Artist Vik Muniz created the work with bioengineer Tal Danino and MIT professor Sangeeta Bhatia as part of The Art of Saving a Life, a Bill & Melinda Gates Foundation foundation that tapped artists, musicians, filmmakers, and other creative types to tell "a collection of stories about how vaccines continue to change the course of history."

About his piece, Muniz writes: "The artwork is a microscopic pattern of liver cells infected with a smallpox vaccine virus. After infection, the virus turns the cells a reddish color which allows scientists to visualise infection."

According to Wired, the piece was designed by the trio in collaboration.

They turned the pattern into a rubber stamp that could deposit a thin layer of collagen onto a petri dish. Cells, usually from the liver, are added; they thrive on the collagen, then perish on plastic and are photographed. "People are quite surprised to realize that the images are made up of real cancer/liver cells and real viruses," says Danino, "They are not photoshopped. They are equally struck by the fact that beyond the photograph, the cells are alive, move around, and fluoresce."
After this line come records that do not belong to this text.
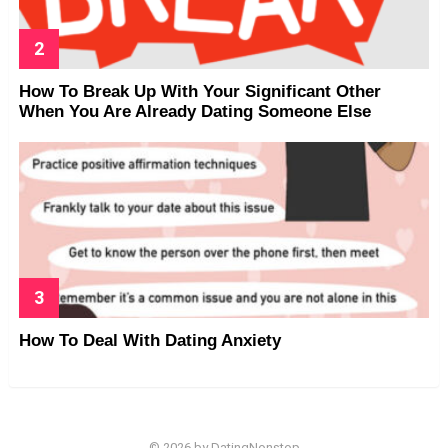
How To Break Up With Your Significant Other
When You Are Already Dating Someone Else
How To Deal With Dating Anxiety
© 2026 by DatingNonstop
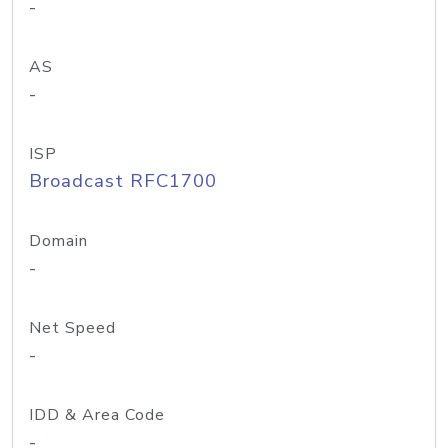
-
AS
-
ISP
Broadcast RFC1700
Domain
-
Net Speed
-
IDD & Area Code
-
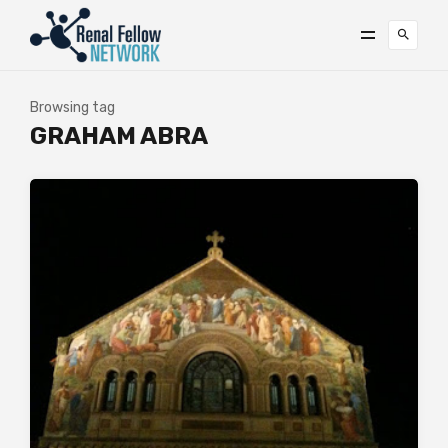
Browsing tag
GRAHAM ABRA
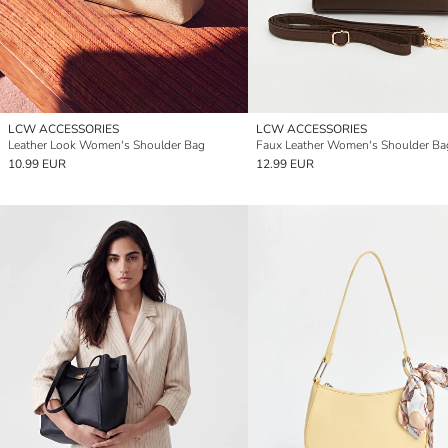
LCW ACCESSORIES
LCW ACCESSORIES
Leather Look Women's Shoulder Bag
Faux Leather Women's Shoulder Ba
10.99 EUR
12.99 EUR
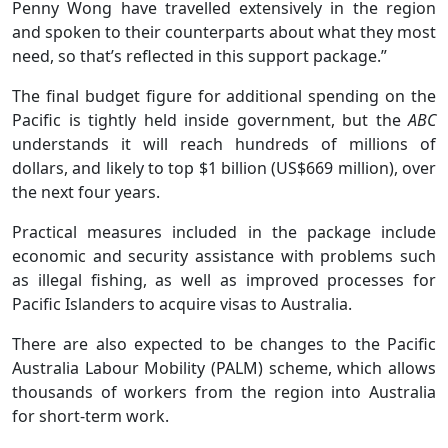
Penny Wong have travelled extensively in the region
and spoken to their counterparts about what they most
need, so that’s reflected in this support package.”
The final budget figure for additional spending on the
Pacific is tightly held inside government, but the
ABC
understands it will reach hundreds of millions of
dollars, and likely to top $1 billion (US$669 million), over
the next four years.
Practical measures included in the package include
economic and security assistance with problems such
as illegal fishing, as well as improved processes for
Pacific Islanders to acquire visas to Australia.
There are also expected to be changes to the Pacific
Australia Labour Mobility (PALM) scheme, which allows
thousands of workers from the region into Australia
for short-term work.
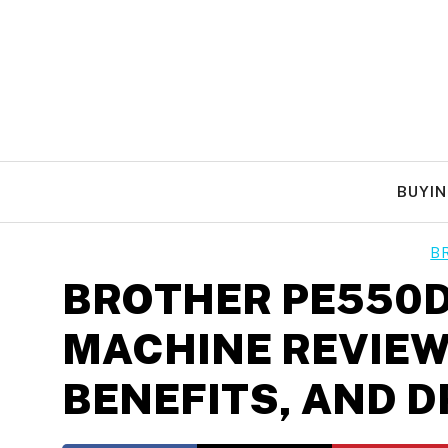
Skip
to
content
BUYIN
B
BROTHER PE550D
MACHINE REVIEW
BENEFITS, AND 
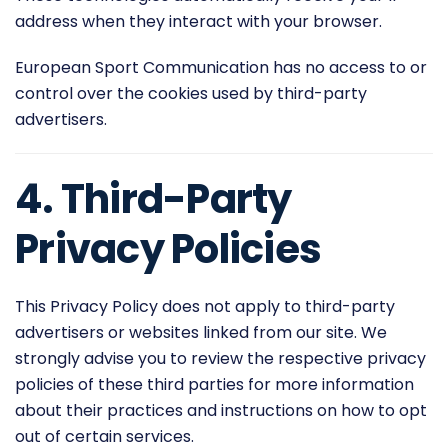
address when they interact with your browser.
European Sport Communication has no access to or
control over the cookies used by third-party
advertisers.
4. Third-Party
Privacy Policies
This Privacy Policy does not apply to third-party
advertisers or websites linked from our site. We
strongly advise you to review the respective privacy
policies of these third parties for more information
about their practices and instructions on how to opt
out of certain services.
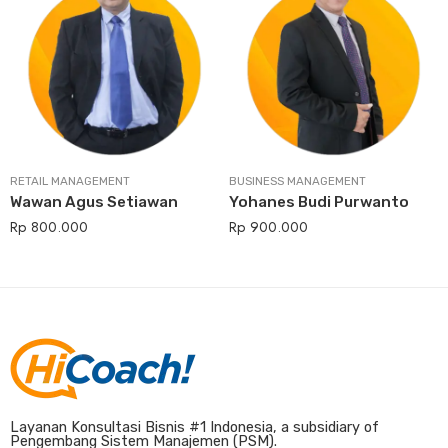
RETAIL MANAGEMENT
BUSINESS MANAGEMENT
Wawan Agus Setiawan
Yohanes Budi Purwanto
Rp
800.000
Rp
900.000
Layanan Konsultasi Bisnis #1 Indonesia, a subsidiary of
Pengembang Sistem Manajemen (PSM).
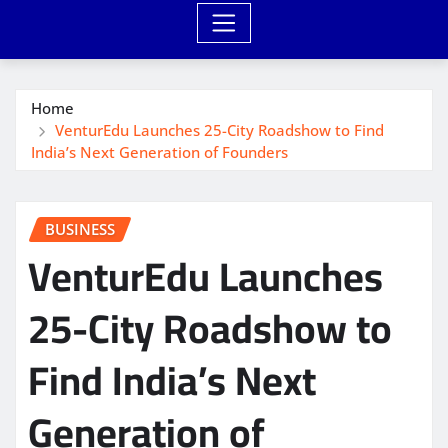
Home
VenturEdu Launches 25-City Roadshow to Find
India’s Next Generation of Founders
BUSINESS
VenturEdu Launches
25-City Roadshow to
Find India’s Next
Generation of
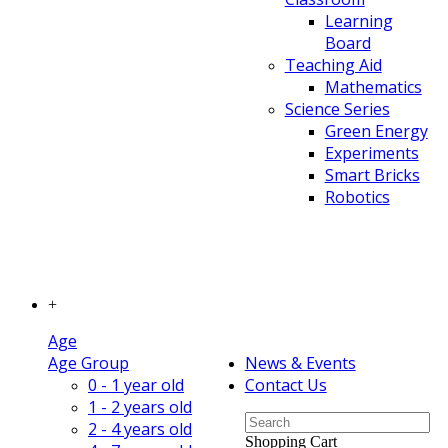
Learning
Board
Teaching Aid
Mathematics
Science Series
Green Energy
Experiments
Smart Bricks
Robotics
+
Age
Age Group
News & Events
0 - 1 year old
Contact Us
1 - 2 years old
2 - 4 years old
Shopping Cart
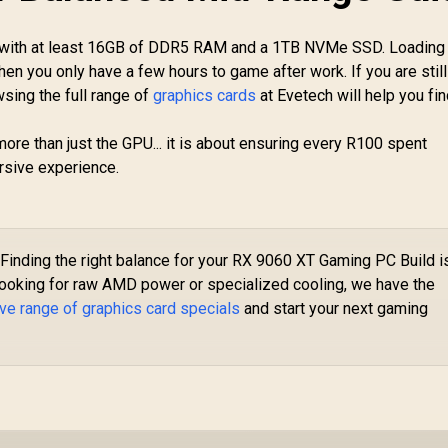
Speed / 16GB GDDR6
adeon RX 9070 XT
/ 128-bit Memory
Triple Fan 16GB
PU with at least 16GB of DDR5 RAM and a 1TB NVMe SSD. Loading
Interface / Up to
DDR6 GPU - White /
16,499
R
17,999
R
1
In Stock
In Stock
3100 MHz Boost
hen you only have a few hours to game after work. If you are still
AMD RDNA 4
Clock / 90-GA5HZZ-
sing the full range of
graphics cards
at Evetech will help you fin
Architecture / 3rd
00UANF
Gen Radeon
Raytracing
ore than just the GPU... it is about ensuring every R100 spent
ccelerators/ AMD
rsive experience.
Fidelity FX Super
Resolution 4.0
Upscaling
Technology / RX-
97TSWF3W9
Finding the right balance for your RX 9060 XT Gaming PC Build i
 looking for raw AMD power or specialized cooling, we have the
ve range of graphics card specials
and start your next gaming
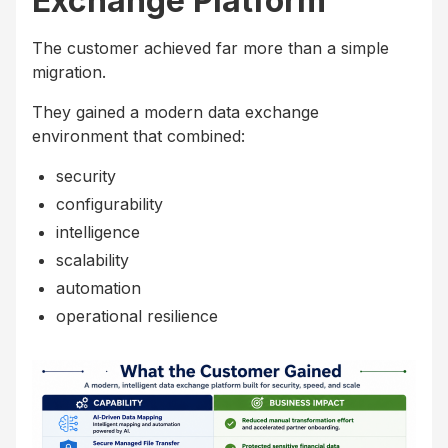
Exchange Platform
The customer achieved far more than a simple
migration.
They gained a modern data exchange
environment that combined:
security
configurability
intelligence
scalability
automation
operational resilience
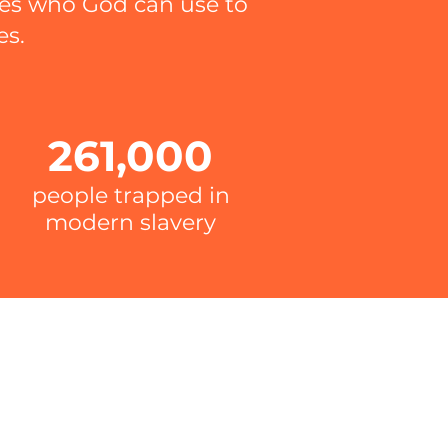
hes who God can use to
es.
261,000
people trapped in
modern slavery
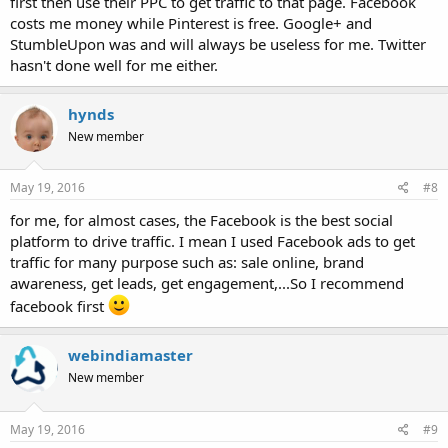
first then use their PPC to get traffic to that page. Facebook
costs me money while Pinterest is free. Google+ and
StumbleUpon was and will always be useless for me. Twitter
hasn't done well for me either.
hynds
New member
May 19, 2016
#8
for me, for almost cases, the Facebook is the best social
platform to drive traffic. I mean I used Facebook ads to get
traffic for many purpose such as: sale online, brand
awareness, get leads, get engagement,...So I recommend
facebook first
webindiamaster
New member
May 19, 2016
#9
Creating images with unconventional materials is nothing new for Muniz, who has fashioned portraits of Civil War veterans using plastic toy soldiers and homages to the Mona Lisa from peanut butter and jelly. He's worked with MIT scientists in the past to turn bacteria, viruses, and mold into works of art.

"I always work with scientists because I think we're trying to do the same thing," Muniz says in a video accompanying the project. "It's a beautiful thing that a vaccine is actually made out of poison. I find this fascinating, it's poetic."

In addition, Danino hopes the technique used to create the artwork will have practical scientific uses in the future. "We hope to publish this technique and use it in subsequent studies where we want control over specific forms of cells and bacteria to study their spatial and temporal behaviors."

Photo by Vik Muniz via Wired.



Counting down until this is debunked in 3...2...1...

Sorry, but this seems like one of those, "If you believe this, I've got a bridge in Brooklyn I'd like to sell to you," stories.